# New cubeforyou vs jsk clone



## jsthum (Mar 29, 2009)

Which is better the new cubeforyou or jsk clone? if there is another thread on this please give me some links cuz i cant find it through the search.


----------



## PeterNewton (Mar 29, 2009)

the jks clone is awsome. the new c4y is very smooth and shiny and classy, but its a little too solid for my tastes. a lot of people seem to like it for some reason.


----------



## Bob (Mar 29, 2009)

i voted for both just because you made the poll wrong.


----------



## Cloud_9ine (Mar 30, 2009)

By new c4y what one do you mean, this or this?

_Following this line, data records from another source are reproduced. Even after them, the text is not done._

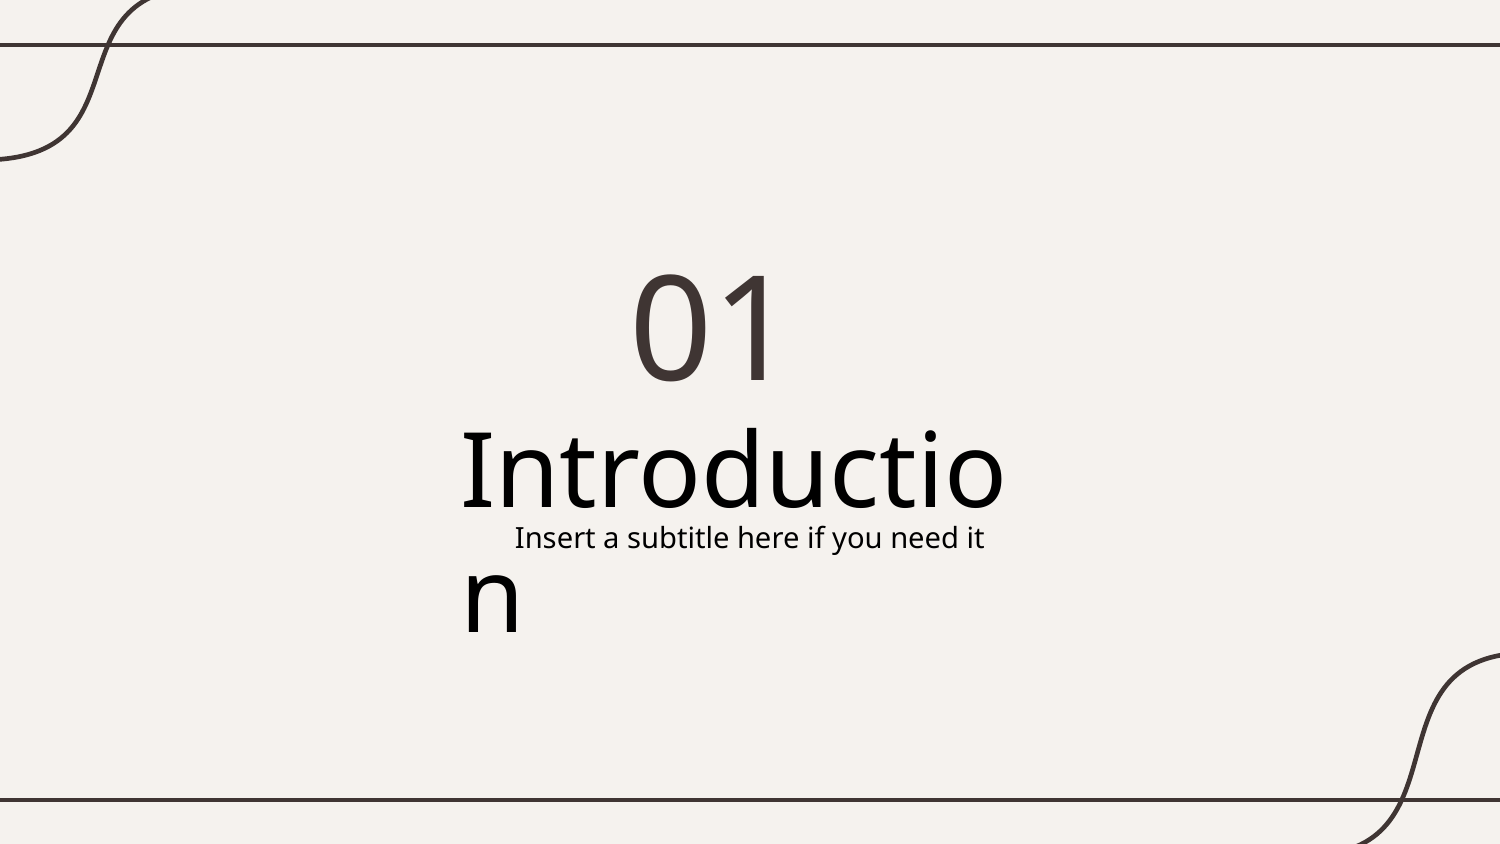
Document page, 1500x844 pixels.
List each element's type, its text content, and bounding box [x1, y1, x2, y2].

subtitle Insert a subtitle here if you need it [375, 504, 1125, 570]
title Introduction [445, 388, 1055, 504]
title 01 [614, 219, 886, 381]
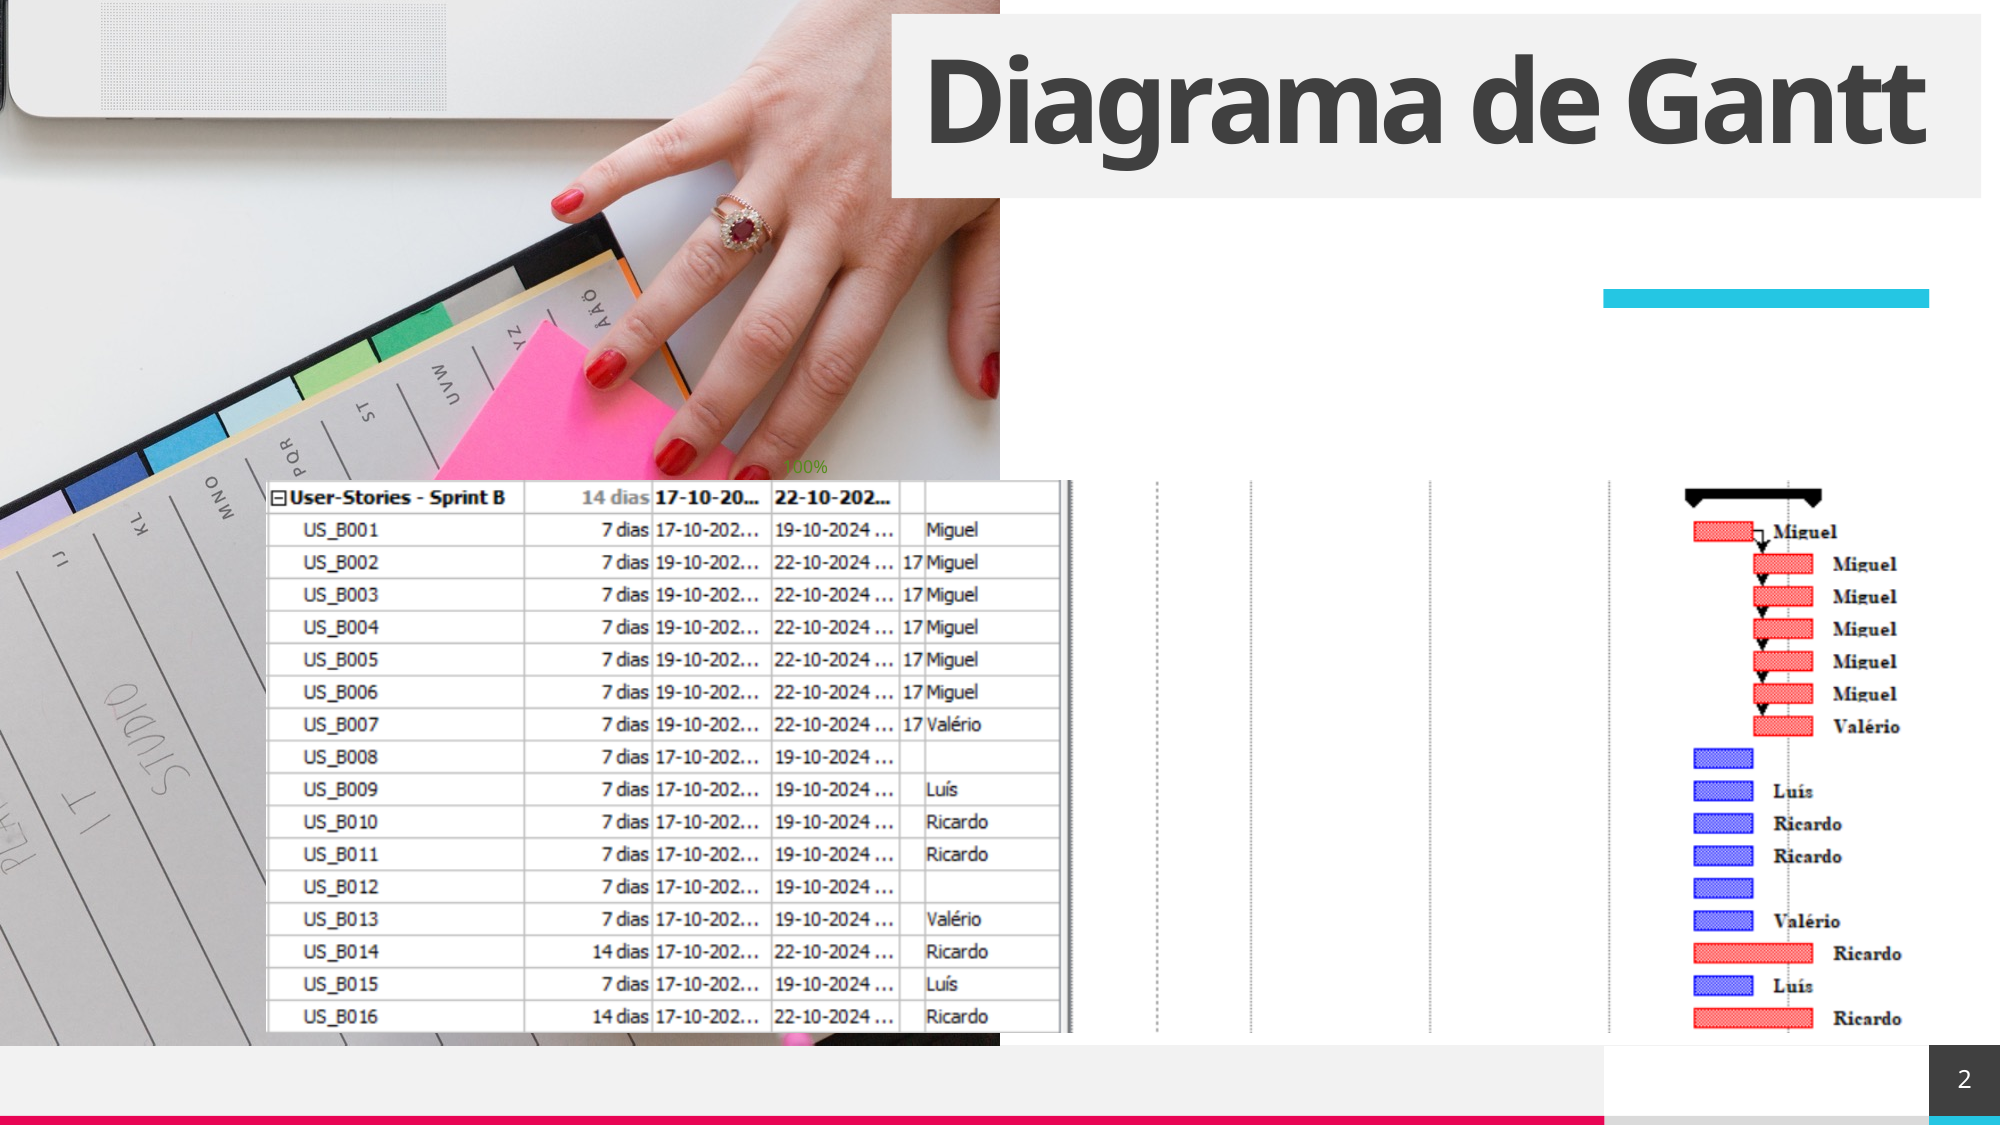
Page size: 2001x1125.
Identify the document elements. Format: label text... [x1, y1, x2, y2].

text_box [1603, 288, 1930, 309]
slide_number 2 [1929, 1045, 2000, 1116]
picture [0, 0, 1965, 1046]
title Diagrama de Gantt [1000, 13, 1982, 199]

I hear the former is nice an crisp if you get the black, so I'm ordering for one.


----------



## Tox|k (Mar 30, 2009)

PeterNewton said:


> the jks clone is awsome. the new c4y is very smooth and shiny and classy, but its a little too solid for my tastes. a lot of people seem to like it for some reason.



My sentiments, exactly.
The JSK clone can be really good, but it can also be a little tricky to get just right. Depending on how you use it, the screws may also start loosening in the JSK too. I haven't had that problem, but I know people who have.
The C4Y cube is almost perfect. If the cubies were as rounded as type-A or type-C, I think it may be my fave cube. But they're not, so it feels crispy and I get minor lockups instead.


----------



## Odin (Apr 7, 2009)

Ehh the JSK clone is ok I’m not really a fan of it though...



Bob said:


> i voted for both just because you made the poll wrong.



Thats just wrong dude.


----------



## mcciff2112 (Apr 7, 2009)

I say buy them both. That's what I plan on doing


----------



## abr71310 (Apr 7, 2009)

mcciff2112 said:


> I say buy them both. That's what I plan on doing



Most of us aren't as privileged or as rich as you.
Money doesn't grow on trees, and I've had to face that fact lately
(I spent $250+ on just 3x3x3s alone, and I still don't have my Type F / Type B / Joy Cube!! T_T -- just a large assortment of DianShengs, Type Cs, Type As, Type Ds, and Edisons!)


----------



## ChaosWZ (Jul 6, 2009)

i totally love LOVE love the JSK clone, however the core sucks like hell, its just an evil little thing that wears out and dies and the screws unloosen, just use a type A core, theyre sturdier(ish) or if you have the time and patience destroy a rubiks 3x3 and take out thier core, although i do believe rubiks 3x3s are nearly indestructable... my friends played soccer with mine one day, it was fine after about an hour XD a little dirty though...
anyway jsk clones are just very nice in my opinion. i think im gonna make a hybrid with mine though


----------



## 1996iscool (Oct 22, 2009)

My cube4you cube is very prone to lock ups. It used to be my main speedcube, but now it just started popping and locking up.


----------



## Twofu2 (Oct 22, 2009)

1996iscool said:


> My cube4you cube is very prone to lock ups. It used to be my main speedcube, but now it just started popping and locking up.



Why all the bumps lately hmm?


----------



## Edward (Oct 22, 2009)

Twofu2 said:


> 1996iscool said:
> 
> 
> > My cube4you cube is very prone to lock ups. It used to be my main speedcube, but now it just started popping and locking up.
> ...



totally making 1996 uncool


----------